With penetration of the uterine cavity, the problem of uterine suturing should be highlighted because of the possibility of uterine rupture during a subsequent pregnancy. The suture should always take up the full depth of the edge of the incision and result in total contact over the whole of the myomectomy defect in order to avoid haematoma formation inside the myometrium. The risk factors for uterine rupture include failure to adequately close the endometrial cavity, by failing to approximate the tissues, using the wrong suture, electrically caused necrosis and surgeon's inexperience. In this study, as the fibroids reached the cavity, the vertical deep incision was closed in two layers (as described earlier). We avoided the extensive use of thermal energy for haemostasis because it might lead to poor vascularisation and tissue necrosis with an increased risk of uterine rupture and fistula formation29,30.
In our series, there were no documented uterine ruptures in those patients who conceived, suggesting that the uterus can be repaired satisfactorily by the laparoscopic approach even when the cavity is opened. Uterine ruptures reported after laparoscopic myomectomy15–17,31–33 could be due to technical errors connected with the surgeon's lack of experience, as suggested by Dubuisson et al.34. To date, the overall rate of uterine rupture attributable to laparoscopic myomectomy is 0.5%34.
In our opinion, if the surgeon adheres to the same closure principles performing laparoscopic myomectomy as are used in the abdominal approach, the incidence of this complication should remain low34–36. The abdominal route is still the most common approach for large intramural fibroids, but laparoscopic myomectomy, if performed by a skilled surgeon, represents a valid alternative and appears to be both safe and effective. Hysteroscopy has documented in almost all the patients a regular endometrium without evidence of scarring or shape anomalies. However, these results must be interpreted with caution because only a small number of patients who wished to, conceived.

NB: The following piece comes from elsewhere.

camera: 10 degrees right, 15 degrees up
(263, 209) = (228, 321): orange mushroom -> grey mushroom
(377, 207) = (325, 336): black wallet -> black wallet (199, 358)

In the presence of fibroids, deeply intramural or those several requiring extensive morcellation, Nezhat et al.37 recommend laparoscopic-assisted myomectomy to render removal and suturing easier and faster. We believe that for the experienced laparoscopic surgeon skilled in endoscopic suturing, achieving good uterine closure is possible even in difficult conditions (for site, size and number of fibroids). Laparoscopic removal of the large fibroid using the electromechanical technique38 makes the procedure less demanding and time consuming. Indeed, our data show a shorter mean operative time than those reported by other authors8,10 in the presence of fibroids penetrating the uterine cavity, and may be comparable to abdominal myomectomy39.
Opening the cavity could theoretically increase the risk of uterine and pelvic infection. In our series, we documented only three cases of transient episodes of febrile morbidity, without an increase in the inflammatory index (i.e. pyrexia, leucocytosis and raised VES C protein). In addition, no uterine fistula was observed.
This report suggests that laparoscopic myomectomy can be performed in patients with intramural fibroids penetrating the uterine cavity with acceptable operative time and risk, and if performed by skilled surgeons trained in complex laparoscopic procedures.
These preliminary data are encouraging but other studies are necessary to confirm them, and also to assess the quality of the laparoscopic uterine repair even in the presence of large fibroids penetrating the uterine cavity, to assess long term recurrence rates and pregnancy outcome.